4.1 The principle of order of priority in equity only applies where the equities are equal and where the competing parties can trace their title from a common grantor or vendor. In Pate v Muhammad (2016), the Court of Appeal per Bdliya JCA said,

“However, the principles of law governing equity and interest in land in order of creation only applies where the equities are equal. See Kachalla v.
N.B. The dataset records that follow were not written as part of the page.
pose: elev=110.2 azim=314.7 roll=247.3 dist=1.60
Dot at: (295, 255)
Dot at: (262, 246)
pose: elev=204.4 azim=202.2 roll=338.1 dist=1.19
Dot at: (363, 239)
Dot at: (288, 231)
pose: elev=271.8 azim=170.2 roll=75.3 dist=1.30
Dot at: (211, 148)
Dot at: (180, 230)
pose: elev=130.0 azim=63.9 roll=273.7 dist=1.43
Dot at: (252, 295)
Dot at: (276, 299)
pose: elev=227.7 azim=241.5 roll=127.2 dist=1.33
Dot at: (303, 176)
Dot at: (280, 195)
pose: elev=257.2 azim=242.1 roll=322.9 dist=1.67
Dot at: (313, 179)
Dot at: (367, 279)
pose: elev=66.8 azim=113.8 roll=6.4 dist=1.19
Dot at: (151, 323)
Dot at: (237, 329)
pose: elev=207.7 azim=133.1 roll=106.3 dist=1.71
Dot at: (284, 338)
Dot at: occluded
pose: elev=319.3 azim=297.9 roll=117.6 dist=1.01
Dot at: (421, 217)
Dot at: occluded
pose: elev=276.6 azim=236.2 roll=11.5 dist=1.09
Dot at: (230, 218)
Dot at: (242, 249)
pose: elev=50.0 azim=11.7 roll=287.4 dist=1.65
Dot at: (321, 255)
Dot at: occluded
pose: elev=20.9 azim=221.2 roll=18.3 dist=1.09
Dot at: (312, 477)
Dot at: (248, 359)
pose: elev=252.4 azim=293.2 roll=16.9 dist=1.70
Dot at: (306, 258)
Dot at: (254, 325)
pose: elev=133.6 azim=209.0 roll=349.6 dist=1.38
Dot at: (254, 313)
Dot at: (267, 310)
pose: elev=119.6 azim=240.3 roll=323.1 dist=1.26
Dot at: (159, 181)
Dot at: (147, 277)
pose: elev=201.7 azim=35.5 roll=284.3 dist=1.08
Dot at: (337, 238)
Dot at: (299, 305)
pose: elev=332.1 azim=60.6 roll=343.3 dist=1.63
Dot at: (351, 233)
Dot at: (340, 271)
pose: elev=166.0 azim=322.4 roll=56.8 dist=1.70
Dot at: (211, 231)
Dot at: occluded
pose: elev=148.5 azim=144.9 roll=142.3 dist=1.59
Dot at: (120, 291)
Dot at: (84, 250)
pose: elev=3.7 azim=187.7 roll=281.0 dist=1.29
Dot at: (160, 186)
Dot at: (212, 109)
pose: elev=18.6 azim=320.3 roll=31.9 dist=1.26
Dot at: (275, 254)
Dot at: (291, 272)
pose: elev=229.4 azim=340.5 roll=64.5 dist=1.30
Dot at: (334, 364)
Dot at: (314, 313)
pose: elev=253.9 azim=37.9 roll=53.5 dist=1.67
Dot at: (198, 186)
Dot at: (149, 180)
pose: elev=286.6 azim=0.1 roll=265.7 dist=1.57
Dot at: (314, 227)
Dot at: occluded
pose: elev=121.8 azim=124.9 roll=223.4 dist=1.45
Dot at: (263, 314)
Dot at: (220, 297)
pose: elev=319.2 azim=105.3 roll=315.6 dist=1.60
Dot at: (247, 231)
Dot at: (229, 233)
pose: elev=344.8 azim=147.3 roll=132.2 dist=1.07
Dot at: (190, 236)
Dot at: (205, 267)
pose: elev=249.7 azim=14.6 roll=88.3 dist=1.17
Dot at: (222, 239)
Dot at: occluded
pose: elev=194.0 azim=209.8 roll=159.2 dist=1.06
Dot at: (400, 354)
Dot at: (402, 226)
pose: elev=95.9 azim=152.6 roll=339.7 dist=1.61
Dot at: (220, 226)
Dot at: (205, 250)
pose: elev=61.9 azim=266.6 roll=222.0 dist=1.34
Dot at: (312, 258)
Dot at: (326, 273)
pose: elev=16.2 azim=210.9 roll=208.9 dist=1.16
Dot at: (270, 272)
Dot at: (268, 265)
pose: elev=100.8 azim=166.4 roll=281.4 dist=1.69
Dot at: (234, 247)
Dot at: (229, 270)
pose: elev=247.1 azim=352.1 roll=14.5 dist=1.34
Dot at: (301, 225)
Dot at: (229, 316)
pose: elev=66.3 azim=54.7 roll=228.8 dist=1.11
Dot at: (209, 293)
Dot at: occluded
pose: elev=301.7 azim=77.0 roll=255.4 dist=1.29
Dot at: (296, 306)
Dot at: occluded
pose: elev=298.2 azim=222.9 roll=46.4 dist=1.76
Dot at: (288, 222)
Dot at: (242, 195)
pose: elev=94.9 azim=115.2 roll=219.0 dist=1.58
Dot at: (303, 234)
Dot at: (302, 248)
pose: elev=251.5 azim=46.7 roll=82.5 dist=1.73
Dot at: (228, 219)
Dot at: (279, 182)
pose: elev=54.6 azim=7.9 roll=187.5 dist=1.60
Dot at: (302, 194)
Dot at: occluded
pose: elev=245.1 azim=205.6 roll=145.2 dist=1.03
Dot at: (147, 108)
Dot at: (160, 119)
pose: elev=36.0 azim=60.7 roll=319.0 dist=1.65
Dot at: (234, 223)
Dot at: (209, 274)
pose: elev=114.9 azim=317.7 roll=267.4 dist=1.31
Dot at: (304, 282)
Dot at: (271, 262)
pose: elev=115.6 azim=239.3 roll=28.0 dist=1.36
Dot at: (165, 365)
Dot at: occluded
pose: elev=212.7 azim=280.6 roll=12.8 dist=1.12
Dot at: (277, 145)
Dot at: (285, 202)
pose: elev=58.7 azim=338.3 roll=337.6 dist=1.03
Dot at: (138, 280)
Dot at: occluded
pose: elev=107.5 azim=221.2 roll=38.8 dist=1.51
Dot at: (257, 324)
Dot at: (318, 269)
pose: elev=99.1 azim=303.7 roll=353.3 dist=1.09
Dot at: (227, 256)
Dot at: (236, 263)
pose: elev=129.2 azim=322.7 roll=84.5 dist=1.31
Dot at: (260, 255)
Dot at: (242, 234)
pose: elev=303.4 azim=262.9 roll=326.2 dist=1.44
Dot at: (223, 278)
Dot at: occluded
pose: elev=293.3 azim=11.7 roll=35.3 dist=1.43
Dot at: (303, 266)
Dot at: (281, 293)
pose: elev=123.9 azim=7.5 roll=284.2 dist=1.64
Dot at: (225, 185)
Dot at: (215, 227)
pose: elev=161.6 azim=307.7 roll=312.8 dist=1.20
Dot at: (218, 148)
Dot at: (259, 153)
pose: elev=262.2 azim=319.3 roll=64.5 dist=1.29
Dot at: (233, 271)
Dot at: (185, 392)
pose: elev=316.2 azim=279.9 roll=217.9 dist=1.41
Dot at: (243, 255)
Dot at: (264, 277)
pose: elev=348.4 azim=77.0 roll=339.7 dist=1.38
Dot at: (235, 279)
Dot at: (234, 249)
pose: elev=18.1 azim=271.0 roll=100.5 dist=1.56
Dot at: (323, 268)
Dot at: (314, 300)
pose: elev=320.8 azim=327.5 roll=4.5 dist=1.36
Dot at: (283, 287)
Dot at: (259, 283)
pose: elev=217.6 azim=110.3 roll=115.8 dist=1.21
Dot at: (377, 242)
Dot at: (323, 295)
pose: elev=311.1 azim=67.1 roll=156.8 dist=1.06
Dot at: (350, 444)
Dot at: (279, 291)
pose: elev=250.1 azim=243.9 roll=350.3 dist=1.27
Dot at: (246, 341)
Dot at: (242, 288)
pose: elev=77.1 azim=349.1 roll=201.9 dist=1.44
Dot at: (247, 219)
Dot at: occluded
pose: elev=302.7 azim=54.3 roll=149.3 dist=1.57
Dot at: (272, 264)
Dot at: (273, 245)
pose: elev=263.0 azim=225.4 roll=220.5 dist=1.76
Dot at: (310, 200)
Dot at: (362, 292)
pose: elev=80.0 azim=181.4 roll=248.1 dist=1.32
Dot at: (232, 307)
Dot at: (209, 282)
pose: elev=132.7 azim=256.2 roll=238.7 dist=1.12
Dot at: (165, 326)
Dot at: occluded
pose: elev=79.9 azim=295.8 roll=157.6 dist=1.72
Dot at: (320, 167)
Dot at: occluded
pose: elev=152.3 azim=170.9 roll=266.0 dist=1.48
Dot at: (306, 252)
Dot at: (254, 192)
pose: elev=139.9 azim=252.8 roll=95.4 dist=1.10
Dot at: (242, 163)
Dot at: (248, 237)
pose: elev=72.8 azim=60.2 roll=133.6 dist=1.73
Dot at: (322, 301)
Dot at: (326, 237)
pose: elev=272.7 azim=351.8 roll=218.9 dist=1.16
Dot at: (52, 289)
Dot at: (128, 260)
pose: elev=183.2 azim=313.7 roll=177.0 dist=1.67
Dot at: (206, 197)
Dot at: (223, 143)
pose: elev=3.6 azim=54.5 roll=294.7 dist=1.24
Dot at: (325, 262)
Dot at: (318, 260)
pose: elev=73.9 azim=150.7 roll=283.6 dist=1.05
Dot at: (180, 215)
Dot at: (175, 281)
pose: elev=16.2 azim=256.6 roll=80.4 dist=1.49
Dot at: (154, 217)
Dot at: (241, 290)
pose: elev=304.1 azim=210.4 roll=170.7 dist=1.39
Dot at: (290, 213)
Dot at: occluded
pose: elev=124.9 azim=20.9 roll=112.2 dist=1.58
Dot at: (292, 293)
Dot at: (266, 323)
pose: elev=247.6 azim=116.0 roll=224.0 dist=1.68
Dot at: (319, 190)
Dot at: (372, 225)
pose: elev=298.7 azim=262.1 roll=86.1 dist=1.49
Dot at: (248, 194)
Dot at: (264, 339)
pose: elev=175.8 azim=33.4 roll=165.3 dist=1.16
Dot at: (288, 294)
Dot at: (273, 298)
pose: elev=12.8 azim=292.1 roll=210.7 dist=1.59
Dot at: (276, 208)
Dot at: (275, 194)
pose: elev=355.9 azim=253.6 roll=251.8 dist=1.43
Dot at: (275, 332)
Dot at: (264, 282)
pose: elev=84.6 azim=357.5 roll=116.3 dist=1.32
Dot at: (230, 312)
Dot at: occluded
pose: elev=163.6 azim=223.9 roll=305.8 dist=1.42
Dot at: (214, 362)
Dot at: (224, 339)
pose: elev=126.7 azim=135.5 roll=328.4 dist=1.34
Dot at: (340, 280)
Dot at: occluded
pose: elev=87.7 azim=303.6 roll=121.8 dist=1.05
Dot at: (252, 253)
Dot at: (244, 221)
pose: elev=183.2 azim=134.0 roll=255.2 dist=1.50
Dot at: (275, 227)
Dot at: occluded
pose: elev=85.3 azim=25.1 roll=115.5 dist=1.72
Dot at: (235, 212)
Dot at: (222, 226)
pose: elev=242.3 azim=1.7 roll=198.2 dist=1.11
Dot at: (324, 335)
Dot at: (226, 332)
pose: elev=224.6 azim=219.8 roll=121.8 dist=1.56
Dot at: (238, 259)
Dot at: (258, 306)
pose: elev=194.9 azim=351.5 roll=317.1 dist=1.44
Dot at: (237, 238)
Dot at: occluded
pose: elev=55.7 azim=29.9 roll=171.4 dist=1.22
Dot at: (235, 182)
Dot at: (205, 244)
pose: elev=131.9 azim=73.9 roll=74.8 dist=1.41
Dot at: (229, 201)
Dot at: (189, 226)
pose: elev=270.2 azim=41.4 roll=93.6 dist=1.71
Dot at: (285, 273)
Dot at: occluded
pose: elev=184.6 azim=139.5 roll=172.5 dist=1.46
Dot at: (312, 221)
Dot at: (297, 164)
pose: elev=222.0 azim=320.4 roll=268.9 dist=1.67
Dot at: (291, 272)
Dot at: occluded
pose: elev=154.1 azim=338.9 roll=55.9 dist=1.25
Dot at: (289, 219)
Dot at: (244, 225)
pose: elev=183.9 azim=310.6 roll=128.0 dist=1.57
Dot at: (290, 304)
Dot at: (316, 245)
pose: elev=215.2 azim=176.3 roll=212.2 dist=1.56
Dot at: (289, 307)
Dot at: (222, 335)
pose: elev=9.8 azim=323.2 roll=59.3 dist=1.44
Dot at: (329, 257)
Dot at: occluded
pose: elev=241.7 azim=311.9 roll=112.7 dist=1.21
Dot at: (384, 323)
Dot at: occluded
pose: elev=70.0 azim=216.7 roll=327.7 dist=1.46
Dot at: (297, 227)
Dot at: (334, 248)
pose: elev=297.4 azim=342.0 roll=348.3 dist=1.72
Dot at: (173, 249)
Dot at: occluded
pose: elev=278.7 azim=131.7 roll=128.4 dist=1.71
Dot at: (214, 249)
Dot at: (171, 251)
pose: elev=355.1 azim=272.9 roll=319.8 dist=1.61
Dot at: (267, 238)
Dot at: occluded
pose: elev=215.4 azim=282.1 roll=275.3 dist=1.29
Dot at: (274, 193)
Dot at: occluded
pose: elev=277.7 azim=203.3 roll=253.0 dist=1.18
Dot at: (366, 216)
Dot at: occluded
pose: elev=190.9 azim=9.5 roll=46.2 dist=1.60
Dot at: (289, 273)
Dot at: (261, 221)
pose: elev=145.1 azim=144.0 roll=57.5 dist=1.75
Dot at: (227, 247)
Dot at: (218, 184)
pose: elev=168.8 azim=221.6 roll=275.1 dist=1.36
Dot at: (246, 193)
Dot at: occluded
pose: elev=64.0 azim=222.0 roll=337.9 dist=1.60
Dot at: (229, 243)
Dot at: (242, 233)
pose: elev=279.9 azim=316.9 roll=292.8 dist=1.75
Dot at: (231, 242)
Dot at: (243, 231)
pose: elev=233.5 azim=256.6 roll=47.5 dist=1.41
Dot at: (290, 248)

Banki (2001) 10 NWLR (Pt. 721) P. 442 @ 462, when two parties are disputing over land and both claim to derive title from the same source, the trial Court is duty bound to consider the evidence of both sides carefully, and decide on the balance of probabilities, which side it will accept and act upon. Akintola v. Balogun (2000) 1 NWLR (Pt. 642) 532; Fashanu v. Adekoya (1974) 6 SC 83. In the case before the lower Court, the equities were not equal. The plaintiff claimed to have purchased his land from Alhaji Abubakar Sallau Zuntu, while the defendant purchased the land from Alhaji Salisu Na-Ayuba. The appellant and the respondent did not trace their title to a common grantor rather they traced their titles on the same piece of land to different grantors. The doctrine of priority is not applicable to two competing grantees who traced their title to a common predecessor-in-title but to two competing claimants who traced their title to a common grantor. Therefore, the prerequisite for the invocation and application of the doctrine was not appropriate in the case before the Court.”

 

4.2 The equities must be equal. Therefore, where one party proved title by purchase from a vendor but the other could not prove purchase of the land, the principle cannot apply. In Meadows v Fabanwo (2013), the Court of Appeal per Ikyegh JCA said,

“Priority of title would only be invoked where the equities are equal. So, the 2nd appellant’s case that he bought the disputed piece of land in 1996, while the respondent bought it in 1998, cannot bring into operation the principle of priority of title, as the 2nd appellant did not prove title by purchase which he had pleaded and relied upon at the court below; unlike the respondent who had pleaded and proved complete title by purchase to the disputed piece of land. See Ugbo v. Aburime (1994) 8 NWLR (Pt.360) page 1, where the Supreme Court held that the principle of priority of title that he who is first in time prevails is only applicable where the equities are equal.”

 

  1. Conclusion: Buyer beware

The lesson is that, where a person seeks to buy land and circumstances point to the probable existence of an earlier purchaser of the land, then that person must be extremely cautious. The maxim caveat emptor, meaning let the buyer beware applies and it is the duty of the buyer to properly investigate the title of any property which he seeks to purchase using the help of professionals, in order to avoid competing claims of adverse title from earlier buyers. In Kumo v Bappari (2022), the Court of Appeal per Sankey JCA, sounded a note of warning,

“The law is that only a bona fide purchaser of a legal estate for value without notice of any defect in title can take priority over someone who had acquired a prior equitable interest or title over the property – Ohiaeri v Yussuf (2009) LPELR-2361(SC). …… The fundamental principle in all land transactions is captured in the Latin maxim, “caveat emptor“, which means, let the buyer beware. A purchaser is required in law to first of all conduct a search in the relevant registries before committing his money in any property transaction.”